1) When I bold Leif’s “rough guide” comment, I’m supplying the emphasis.
2) I started out publishing in the 1970’s, not 1990’s.

Curiousgeorge
March 20, 2010 7:06 am

This has been a issue between scientists and statisticians for a long time. For anyone who wishes to explore the issue from the statistical side, I’ll recommend the American Statistical Association http://www.amstat.org/ . There have been many papers and discussion of climate and the use of statistics therein. Suggest searching the site for “climate” and/or “Bayes + climate”.
In addition there is a meeting coming up on this very issue:
Richard L. Smith, L. Mark Berliner, and Peter Guttorp, the authors of the article: Statisticians Comment on Status of Climate Change Science in the March issue of Amstat News, are going to discuss their article online LIVE from noon to 1 p.m. EST on Wednesday, March 31. Be sure to check back here or Amstat News online on the 31st for the link!
That said, there is also considerable disagreement within the statistics community about philosophy and methods used to analyze climate data. Bayesian vs. Orthodox, for example.
My own personal philosophy is: If you ask a fuzzy question, you’ll get a fuzzy answer.

Duke C.
March 20, 2010 7:06 am

The EPA has been quite successful manipulating statistics for political purposes:
EPA ’93 Study on Second Hand Smoke
No doubt their success with the secondhand smoke meta-study in 1993 paved the way for their recent CO2 finding.

Blackbarry
March 20, 2010 7:14 am

FatBigot (01:05:20) :
“To say there is a 25%, 50%, 75% or even 99% chance is to say “we don’t know”. ”
I believe that the existence of the classical “path” can be pregnantly formulated as follows: The “path” comes into existence only when we observe it.
–Heisenberg, in uncertainty principle paper, 1927
The more precisely the position is determined, the less precisely the momentum is known in this instant, and vice versa.
–Heisenberg, uncertainty paper, 1927
Although Heisenberg was referring to the character of particles in the subatomic world, he shed a great light on our scientific conundrum. We can determine the path of past climate by ferreting out historical evidence in tree rings, sediments, ice cores, etc.

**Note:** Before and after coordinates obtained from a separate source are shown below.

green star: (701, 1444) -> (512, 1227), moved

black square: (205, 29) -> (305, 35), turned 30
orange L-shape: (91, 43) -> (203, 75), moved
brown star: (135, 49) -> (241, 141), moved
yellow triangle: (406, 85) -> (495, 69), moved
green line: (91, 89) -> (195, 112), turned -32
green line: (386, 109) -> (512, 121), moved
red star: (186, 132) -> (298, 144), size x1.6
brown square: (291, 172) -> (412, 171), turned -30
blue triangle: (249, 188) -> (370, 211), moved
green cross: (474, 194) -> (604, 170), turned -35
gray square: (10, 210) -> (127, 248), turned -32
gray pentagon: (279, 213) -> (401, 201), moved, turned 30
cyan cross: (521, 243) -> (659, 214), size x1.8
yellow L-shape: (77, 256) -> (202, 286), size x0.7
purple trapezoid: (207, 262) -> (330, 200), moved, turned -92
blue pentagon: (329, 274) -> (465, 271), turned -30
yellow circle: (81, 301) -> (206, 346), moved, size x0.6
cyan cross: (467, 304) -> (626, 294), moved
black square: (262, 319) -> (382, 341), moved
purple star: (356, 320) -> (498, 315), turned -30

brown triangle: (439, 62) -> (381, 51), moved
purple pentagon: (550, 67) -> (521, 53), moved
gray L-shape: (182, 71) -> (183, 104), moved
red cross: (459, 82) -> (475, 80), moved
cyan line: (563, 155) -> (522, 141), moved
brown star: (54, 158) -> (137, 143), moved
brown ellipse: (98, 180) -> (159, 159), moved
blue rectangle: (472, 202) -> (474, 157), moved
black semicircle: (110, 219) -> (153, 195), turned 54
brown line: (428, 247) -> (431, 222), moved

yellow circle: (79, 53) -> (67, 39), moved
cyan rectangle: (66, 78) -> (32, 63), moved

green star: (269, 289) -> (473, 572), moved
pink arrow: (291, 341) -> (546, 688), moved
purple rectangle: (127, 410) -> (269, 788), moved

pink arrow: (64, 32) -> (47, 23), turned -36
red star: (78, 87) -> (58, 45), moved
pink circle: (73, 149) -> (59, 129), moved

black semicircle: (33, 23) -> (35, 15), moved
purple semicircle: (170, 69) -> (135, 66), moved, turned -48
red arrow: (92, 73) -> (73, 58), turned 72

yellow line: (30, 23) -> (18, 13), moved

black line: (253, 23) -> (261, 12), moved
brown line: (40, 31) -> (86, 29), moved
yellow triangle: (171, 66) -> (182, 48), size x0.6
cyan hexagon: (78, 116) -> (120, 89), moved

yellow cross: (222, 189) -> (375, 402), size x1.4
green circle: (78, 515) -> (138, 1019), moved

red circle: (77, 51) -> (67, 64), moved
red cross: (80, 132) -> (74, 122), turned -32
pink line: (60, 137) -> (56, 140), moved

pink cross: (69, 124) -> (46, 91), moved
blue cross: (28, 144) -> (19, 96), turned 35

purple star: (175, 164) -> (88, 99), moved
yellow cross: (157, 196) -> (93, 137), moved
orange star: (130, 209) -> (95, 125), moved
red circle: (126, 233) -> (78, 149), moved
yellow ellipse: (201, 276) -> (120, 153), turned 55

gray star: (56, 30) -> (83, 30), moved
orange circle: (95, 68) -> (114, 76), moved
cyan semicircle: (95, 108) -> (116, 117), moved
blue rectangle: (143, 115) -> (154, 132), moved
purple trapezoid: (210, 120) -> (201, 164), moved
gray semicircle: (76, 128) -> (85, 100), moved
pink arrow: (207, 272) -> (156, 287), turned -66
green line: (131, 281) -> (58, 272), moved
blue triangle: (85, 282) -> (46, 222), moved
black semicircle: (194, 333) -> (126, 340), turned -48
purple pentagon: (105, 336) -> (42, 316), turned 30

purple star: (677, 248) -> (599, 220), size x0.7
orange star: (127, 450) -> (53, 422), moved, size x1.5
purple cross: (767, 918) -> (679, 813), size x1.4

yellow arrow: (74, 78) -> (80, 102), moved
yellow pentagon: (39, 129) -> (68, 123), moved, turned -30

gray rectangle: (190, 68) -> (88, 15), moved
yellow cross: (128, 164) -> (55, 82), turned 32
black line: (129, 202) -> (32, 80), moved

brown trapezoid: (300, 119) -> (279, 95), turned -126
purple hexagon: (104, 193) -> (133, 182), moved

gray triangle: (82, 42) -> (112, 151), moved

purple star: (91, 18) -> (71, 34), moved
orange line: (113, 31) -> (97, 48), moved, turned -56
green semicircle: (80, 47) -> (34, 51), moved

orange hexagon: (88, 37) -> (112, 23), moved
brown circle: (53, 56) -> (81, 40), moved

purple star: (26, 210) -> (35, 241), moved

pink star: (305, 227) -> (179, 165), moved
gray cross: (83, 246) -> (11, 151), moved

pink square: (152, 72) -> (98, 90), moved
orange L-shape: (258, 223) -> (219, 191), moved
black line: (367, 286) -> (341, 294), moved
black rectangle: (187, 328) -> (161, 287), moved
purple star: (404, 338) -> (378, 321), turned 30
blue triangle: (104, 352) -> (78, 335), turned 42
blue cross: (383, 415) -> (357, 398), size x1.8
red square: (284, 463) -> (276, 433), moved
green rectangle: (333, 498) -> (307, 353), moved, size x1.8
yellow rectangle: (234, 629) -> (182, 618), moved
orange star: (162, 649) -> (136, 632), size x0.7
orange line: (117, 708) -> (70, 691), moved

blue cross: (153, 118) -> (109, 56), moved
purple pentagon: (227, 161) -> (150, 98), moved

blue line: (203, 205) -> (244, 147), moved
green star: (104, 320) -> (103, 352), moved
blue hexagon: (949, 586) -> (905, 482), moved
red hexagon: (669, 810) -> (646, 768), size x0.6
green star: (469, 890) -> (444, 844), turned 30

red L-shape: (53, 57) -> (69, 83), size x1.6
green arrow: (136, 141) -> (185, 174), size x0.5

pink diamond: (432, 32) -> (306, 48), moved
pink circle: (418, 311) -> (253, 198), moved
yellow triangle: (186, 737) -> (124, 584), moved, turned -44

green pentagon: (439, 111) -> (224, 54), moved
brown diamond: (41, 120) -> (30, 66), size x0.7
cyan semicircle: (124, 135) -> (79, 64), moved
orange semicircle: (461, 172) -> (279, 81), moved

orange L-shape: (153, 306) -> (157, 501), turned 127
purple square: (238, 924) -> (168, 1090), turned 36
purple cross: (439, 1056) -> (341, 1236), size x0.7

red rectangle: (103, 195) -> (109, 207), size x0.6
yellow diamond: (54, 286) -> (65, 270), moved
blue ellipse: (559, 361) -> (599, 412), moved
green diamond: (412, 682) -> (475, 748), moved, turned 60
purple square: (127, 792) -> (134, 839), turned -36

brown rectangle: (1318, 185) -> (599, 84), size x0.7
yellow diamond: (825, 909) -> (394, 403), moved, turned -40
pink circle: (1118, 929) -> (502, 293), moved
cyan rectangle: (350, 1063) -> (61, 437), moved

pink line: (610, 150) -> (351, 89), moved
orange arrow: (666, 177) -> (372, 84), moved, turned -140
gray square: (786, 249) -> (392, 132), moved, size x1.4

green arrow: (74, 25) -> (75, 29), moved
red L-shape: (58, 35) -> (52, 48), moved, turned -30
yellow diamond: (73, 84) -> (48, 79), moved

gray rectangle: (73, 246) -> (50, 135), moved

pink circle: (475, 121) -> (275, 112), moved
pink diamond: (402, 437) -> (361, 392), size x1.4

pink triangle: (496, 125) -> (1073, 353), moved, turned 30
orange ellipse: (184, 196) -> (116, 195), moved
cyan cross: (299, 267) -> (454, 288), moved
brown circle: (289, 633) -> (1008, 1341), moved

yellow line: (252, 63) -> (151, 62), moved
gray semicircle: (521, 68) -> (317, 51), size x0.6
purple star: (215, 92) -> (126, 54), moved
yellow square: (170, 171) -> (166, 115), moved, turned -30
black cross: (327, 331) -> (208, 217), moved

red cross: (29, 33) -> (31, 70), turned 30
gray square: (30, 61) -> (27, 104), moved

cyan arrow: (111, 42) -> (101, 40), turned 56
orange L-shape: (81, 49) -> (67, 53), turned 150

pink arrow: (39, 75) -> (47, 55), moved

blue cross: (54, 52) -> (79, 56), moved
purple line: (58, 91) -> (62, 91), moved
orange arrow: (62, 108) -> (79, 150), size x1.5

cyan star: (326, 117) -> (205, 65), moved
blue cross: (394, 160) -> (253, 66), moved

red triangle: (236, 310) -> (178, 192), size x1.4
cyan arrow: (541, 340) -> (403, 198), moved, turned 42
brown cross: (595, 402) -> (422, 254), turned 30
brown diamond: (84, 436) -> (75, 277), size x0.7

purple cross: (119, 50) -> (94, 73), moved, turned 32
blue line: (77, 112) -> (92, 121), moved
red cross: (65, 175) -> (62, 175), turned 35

But that path did not exist until we looked for it and created it. The path does not exist as a physical entity because it is simply a human creation. As we try to accurately pin down the exact conditions that exist today, we lose our ability to see where we are going. It’s as if we assume there is a linearity to climate and we simply need to draw the future path from the direction of the past + current data. But Heisenberg points out that you can’t know both at the same time!
Despite the Heisenberg uncertainty principle, the understanding of quantum mechanics has given us computers, cell phones, etc. We can function quite well in a world of uncertainty. All the statistics do is measure the degree of uncertainty in a chaotic world. As Einstein demonstrated, “It’s all relative”.